Center Trey Hopkins thinks Smith would have come back in and gutted it out if something happened to Jerry or right tackle Bobby Hart.

"That's the kind of character he has," Hopkins said. "The roster is put together with guys that can play or they wouldn't be on it."

But Dalton isn't going to talk about the constant shuffles of the line.

"We expect whoever is in there to get the job done," Dalton said. "Would we like to have one starting five play the whole year? Absolutely. I think that's how everybody wants it to be. But that's not this game. We know injuries happen, so guys have to step up and play. Whoever is in there has to get the job done."

- The line fluctuation has to be a reason running back Joe Mixon is trying to find room after his first 17 carries of the season have gone for 27 yards. That's after 17 on 11 carries Sunday, which was better Giovani Bernard's six-for-six.

And the defending AFC North rushing champion is frustrated.

"For me, I have a lot of catching up to do. I have goals for myself and the team that I want to hit," Mixon said. "Everybody as a team has to come together. We all have to take looks in the mirror."

With the Bengals trailing, 14-7, late in the first quarter it looked like Mixon was starting to roll. On first down from the Bengals 38, Mixon went to the perimeter for four yards and then on the next snap bolted behind Hopkins and right guard John Miller for 12. But Andre Smith was called for holding and the drive died in two more snaps.

"I think today we saw a glimpse of (the running game), it was just offset by penalties," Hopkins said. "We were never in a rhythm to consistently run the ball because we're so far behind the chains and the scoreboard. That was big part of it. We just haven't been in situations where we can get in a rhythm to run the ball."

Check out some of the best game action and fan photos from the Bengals' Week 2 contest against the San Francisco 49ers.
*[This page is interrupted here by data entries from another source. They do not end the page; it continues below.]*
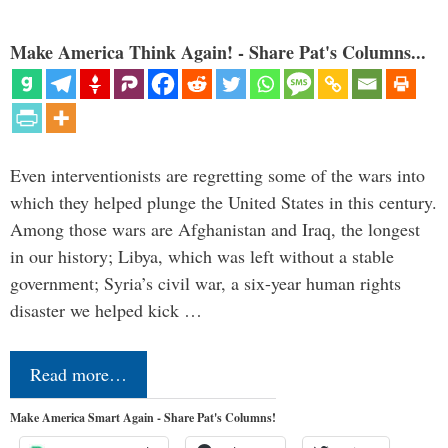
Make America Think Again! - Share Pat's Columns...
Even interventionists are regretting some of the wars into
which they helped plunge the United States in this century.
Among those wars are Afghanistan and Iraq, the longest
in our history; Libya, which was left without a stable
government; Syria’s civil war, a six-year human rights
disaster we helped kick …
Read more…
Make America Smart Again - Share Pat's Columns!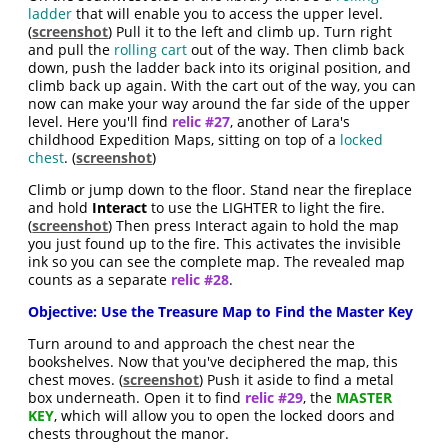
ladder
that will enable you to access the upper level.
(
screenshot
) Pull it to the left and climb up. Turn right
and pull the
rolling cart
out of the way. Then climb back
down, push the ladder back into its original position, and
climb back up again. With the cart out of the way, you can
now can make your way around the far side of the upper
level. Here you'll find
relic #27
, another of Lara's
childhood Expedition Maps, sitting on top of a
locked
chest
. (
screenshot
)
Climb or jump down to the floor. Stand near the fireplace
and hold
Interact
to use the LIGHTER to light the fire.
(
screenshot
) Then press Interact again to hold the map
you just found up to the fire. This activates the invisible
ink so you can see the complete map. The revealed map
counts as a separate
relic #28
.
Objective: Use the Treasure Map to Find the Master Key
Turn around to and approach the chest near the
bookshelves. Now that you've deciphered the map, this
chest moves. (
screenshot
) Push it aside to find a metal
box underneath. Open it to find
relic #29
, the
MASTER
KEY
, which will allow you to open the locked doors and
chests throughout the manor.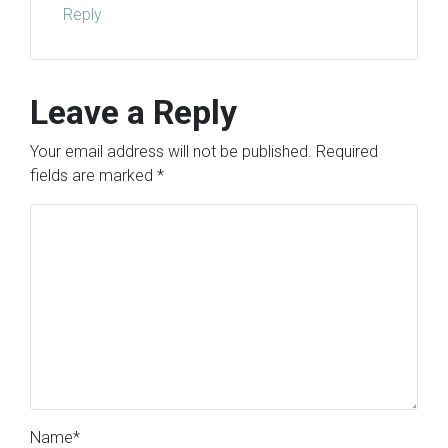
Reply
Leave a Reply
Your email address will not be published.
Required
fields are marked
*
Name
*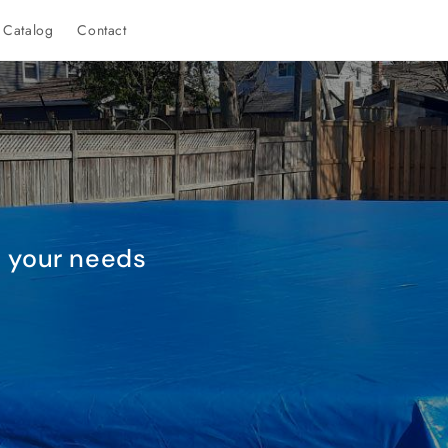
Catalog
Contact
it your needs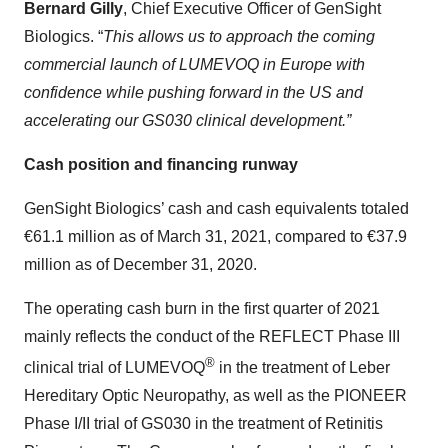
Bernard Gilly
, Chief Executive Officer of GenSight
Biologics. “
This allows us to approach the coming
commercial launch of LUMEVOQ in Europe with
confidence while pushing forward in the US and
accelerating our GS030 clinical development.”
Cash position and financing runway
GenSight Biologics’ cash and cash equivalents totaled
€61.1 million as of March 31, 2021, compared to €37.9
million as of December 31, 2020.
The operating cash burn in the first quarter of 2021
mainly reflects the conduct of the REFLECT Phase III
®
clinical trial of LUMEVOQ
in the treatment of Leber
Hereditary Optic Neuropathy, as well as the PIONEER
Phase I/II trial of GS030 in the treatment of Retinitis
Who Dey!

- Bengals wide receiver Tyler Boyd had the fourth 100-yard game of his career with 10 catches for 122 yards and wide receiver Jon Ross became the first Bengals' wide receiver to have back-to-back 100-yard games since Boyd last season when his 66-yard touchdown catch with 45 seconds left gave him 112 on four catches. That's the first time the Bengals have had two 100-yard receivers since wide receiver A.J. Green and tight end Tyler Eifert in the 2016 tie with Washington in London and the first time two wide receivers did it since Green and Marvin Jones in the 49-9 PBS win over the Jets in 2013.

Ross, who came into the season with 210 career yards, has 270 this year.

But Ross was thinking about a long ball he could have caught earlier.

"I blew it. I slowed down, and sometimes I just need to trust my speed," Ross said. "I got a second chance at the end of the game. The coaches told me, 'When you catch something like that, just run through it.' In college, my coaches always told me to run through the smoke. I got another chance, but I should have broke the first one, in my opinion. I tried to make a move, and that wasn't a good idea."